What to work on
Continue the essay on Mother Teresa below, starting right after its last sentence.

Top of Document passage

“The poor give us much more than we give them,” said Mother Teresa in 1977, and from that time until her death, two decades later, the Nobel laureate did as much as she could to keep the spiritually rich poor in a position to maintain their holy generosity. The fundamentalist who signed her name to the defence of the rich and corrupt and oversaw the painful, sometimes avoidable deaths of the poor in her stinking hospices must have been especially fond of Matthew 26:11. “The poor,” said Christ, “you will always have with you.”
To give Teresa’s husband his due, though, this was an economic declaration made millennia ago. A possibly illiterate carpenter who, if he did exist at all, did not exist in the era of globalisation, must be permitted his naive shrug. Teresa, however, was cynical and modern enough to know that poverty and its attendant pain were not inevitable.
Poverty is often the conscious work of persons like Charles Keating, a Catholic financier convicted of defrauding many working Americans, or of dictators like Jean-Claude “Baby Doc” Duvalier whose bloody-boot rule turned Haiti into a desperate abattoir. Pain can be the consequence of corporations like Union Carbide whose toxic pesticide leak in Bhopal claimed a reported 20,000 Indian lives and has resulted in legal findings of individual negligence.
Throughout her material life, Mother Teresa, whose canonisation has been announced by the Vatican to occur on September 4, defended these producers of poverty and suffering. To Charles Keating, from whom she had accepted a seven-figure donation for use in her widely criticised and rarely audited Missionaries of Charity, she offered a character witness. To Duvalier, from whom she had accepted the Haitian Legion of Honour to add to her vast collection of humanitarian trinkets, she publicly said that he “loved the poor” — and perhaps he did, given his efforts to ensure their existence. Of the Bhopal disaster to which she arrived in a blaze of publicity, she instructed victims to “forgive, forgive, forgive” — oddly, as the late Christopher Hitchens observed in his famous 1995 essay The Missionary Position, before the general public knew that there was a crime to be forgiven.
Teresa was a great fan of the poor and their suffering was something she fetishised with all the mediaevalism we now attribute to the world’s least palatable Jihadists. “Pain, sorrow, suffering are but the kiss of Jesus,” she said. And, right up until about the time she was possessed by Satan before her death in 1997 — a Holy See representative was dispatched to remove him in a surgically efficient half-hour exorcism — she chiefly “helped” the poor and the suffering by making sure they continued to endure as much poverty and pain as possible.

Bottom of Document passage
Top of Dataset content

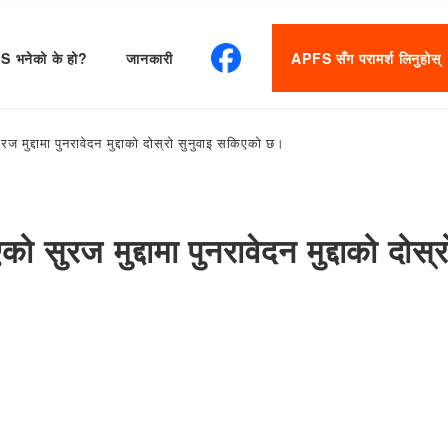
 भनेको के हो?
जानकारी
APFS सँग परामर्श लिनुहोस्
सुरज मुद्दामा पुनरावेदन मुद्दाको दोस्रो सुनुवाइ सकिएको छ।
रिएको सुरज मुद्दामा पुनरावेदन मुद्दाको 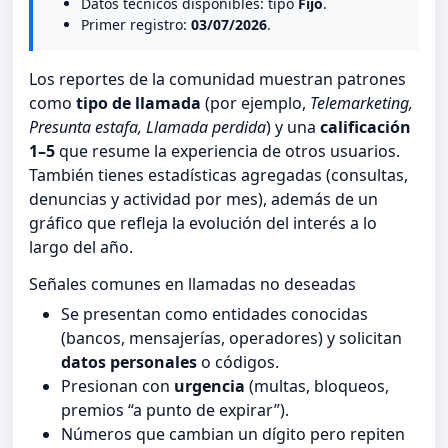
Datos tecnicos disponibles: tipo
Fijo
.
Primer registro:
03/07/2026
.
Los reportes de la comunidad muestran patrones
como
tipo de llamada
(por ejemplo,
Telemarketing,
Presunta estafa, Llamada perdida
) y una
calificación
1–5
que resume la experiencia de otros usuarios.
También tienes estadísticas agregadas (consultas,
denuncias y actividad por mes), además de un
gráfico que refleja la evolución del interés a lo
largo del año.
Señales comunes en llamadas no deseadas
Se presentan como entidades conocidas
(bancos, mensajerías, operadores) y solicitan
datos personales
o códigos.
Presionan con
urgencia
(multas, bloqueos,
premios “a punto de expirar”).
Números que cambian un dígito pero repiten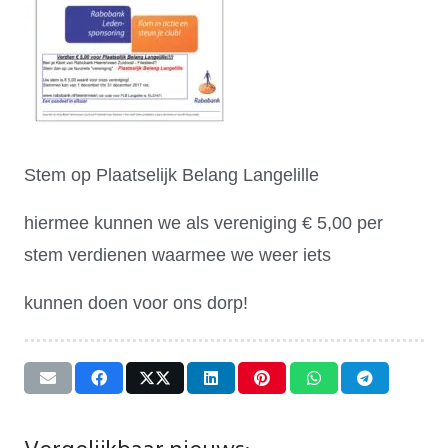
Stem op Plaatselijk Belang Langelille
hiermee kunnen we als vereniging € 5,00 per
stem verdienen waarmee we weer iets
kunnen doen voor ons dorp!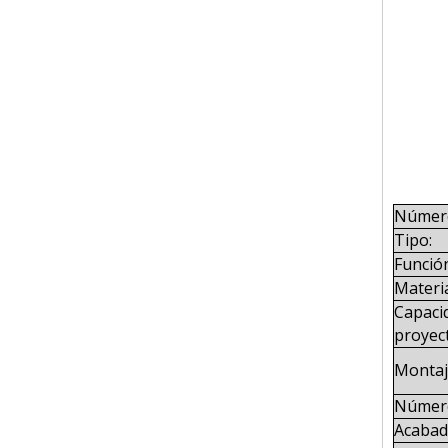
Número
Tipo:
Funció
Materi
Capacid
proyec
Montaje
Número
Acabado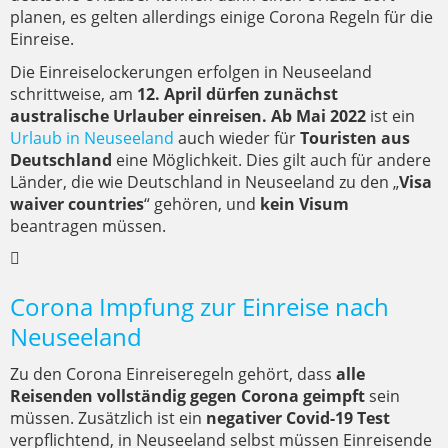
planen, es gelten allerdings einige Corona Regeln für die
Einreise.
Die Einreiselockerungen erfolgen in Neuseeland
schrittweise, am
12. April dürfen zunächst
australische Urlauber einreisen. Ab Mai 2022
ist ein
Urlaub in Neuseeland
auch wieder für
Touristen aus
Deutschland
eine Möglichkeit. Dies gilt auch für andere
Länder, die wie Deutschland in Neuseeland zu den „
Visa
waiver countries
“ gehören, und
kein Visum
beantragen müssen.
Corona Impfung zur Einreise nach
Neuseeland
Zu den Corona Einreiseregeln gehört, dass
alle
Reisenden vollständig gegen Corona geimpft
sein
müssen. Zusätzlich ist ein
negativer Covid-19 Test
verpflichtend, in Neuseeland selbst müssen Einreisende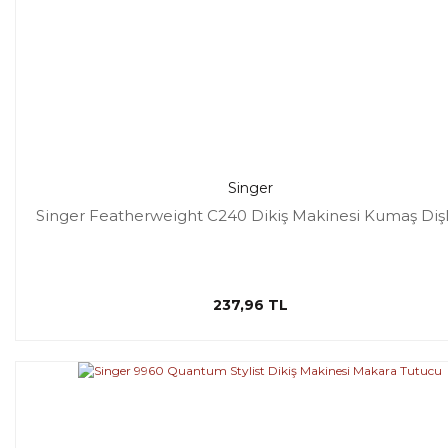
Singer
Singer Featherweight C240 Dikiş Makinesi Kumaş Dişl
237,96 TL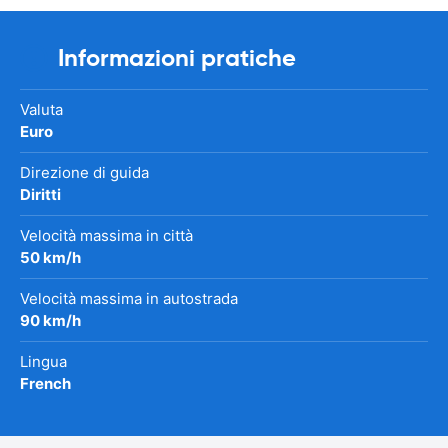
Informazioni pratiche
Valuta
Euro
Direzione di guida
Diritti
Velocità massima in città
50 km/h
Velocità massima in autostrada
90 km/h
Lingua
French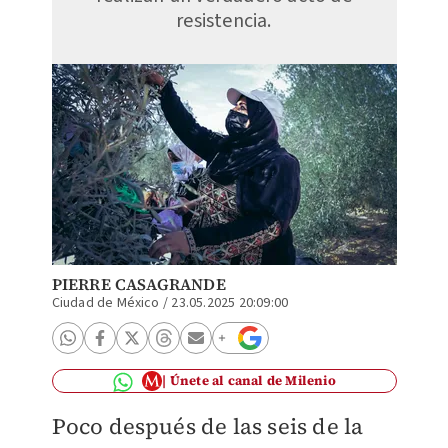
resistencia.
PIERRE CASAGRANDE
Ciudad de México
/
23.05.2025 20:09:00
Únete al canal de Milenio
Poco después de las seis de la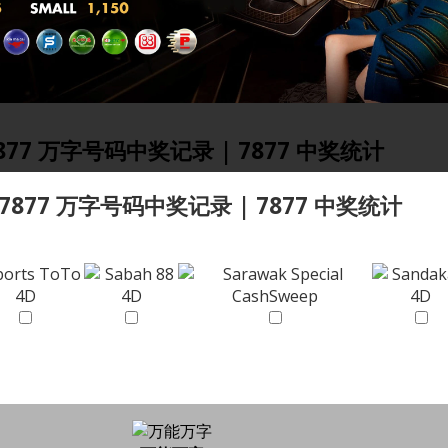
877 万字号码中奖记录 | 7877 中奖统计
7877 万字号码中奖记录 | 7877 中奖统计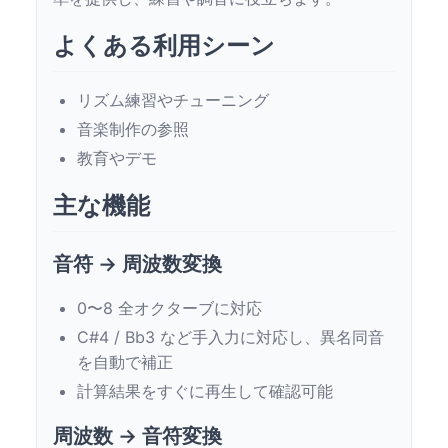
よくある利用シーン
リズム練習やチューニング
音楽制作の参照
教育やデモ
主な機能
音符 → 周波数変換
0〜8 全オクターブに対応
C#4 / Bb3 など手入力に対応し、異名同音
を自動で補正
計算結果をすぐに再生して確認可能
周波数 → 音符変換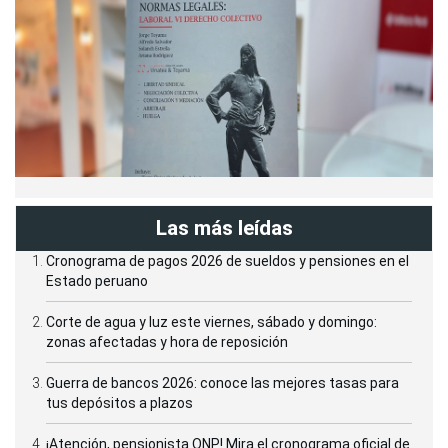
Las más leídas
Cronograma de pagos 2026 de sueldos y pensiones en el
Estado peruano
Corte de agua y luz este viernes, sábado y domingo:
zonas afectadas y hora de reposición
Guerra de bancos 2026: conoce las mejores tasas para
tus depósitos a plazos
¡Atención, pensionista ONP! Mira el cronograma oficial de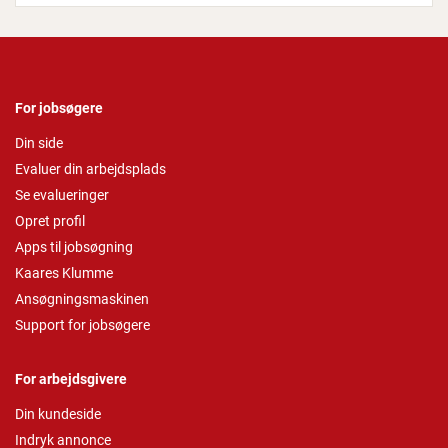
For jobsøgere
Din side
Evaluer din arbejdsplads
Se evalueringer
Opret profil
Apps til jobsøgning
Kaares Klumme
Ansøgningsmaskinen
Support for jobsøgere
For arbejdsgivere
Din kundeside
Indryk annonce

Bottom of Dataset content

Written response
There are many published and broadcast accounts of the soon-to-be-saintly nun’s very active role in suffering. There are reputable accounts of the unhygienic, dangerous and downright sadistic methods used by members of the order not only in Teresa’s flagship Kolkata Home for the Dying, but in Western properties. Only the Lamb of God knows all the indignities to which the gay men in her US HIV/AIDS hospices were subject before their death by decree of the beatified homophobe. Perhaps they endured the non-consensual baptism their Hindu and Muslim fellows did in India — Teresa reportedly encouraged her nuns to dab the heads of the dying with a spot of holy water and just make like they were being nice, if unqualified, nurses. Perhaps they were refused pain medication, subject to social isolation and shamed so as to feel the hallowed kiss of Jesus as, it is widely reported, so many others did.
Since Teresa has died — not, incidentally, by the vow of poverty she had made but after a stay at a pleasant Kolkata nursing home that does not promise holy suffering on its website but the very best modern medical care — the matter of her atrocious hypocrisy, fundamentalism and malice has been recounted many times. Even by the “miracle” woman whose medical cure first got her beatified. But on the eve of her canonisation, we cannot make the case against this foul ideologue enough.
Especially as the matter of Teresa’s sainthood falls to the most decent and candidly political papal opponent of suffering Rome has ever hosted. While Francis does not go quite far enough in his recent suggestion that condoms may be used to slow the spread of Zika (surely, HIV has earned an identical prophylactic hall-pass by now) he goes much, much further in the practical alleviation of suffering than any pope ever has. Unlike Teresa or many of his predecessors, he is not some nutter, heaven-bent on pain so that we all may rejoice in the pornographic spectacle of Jesus kissing the poor.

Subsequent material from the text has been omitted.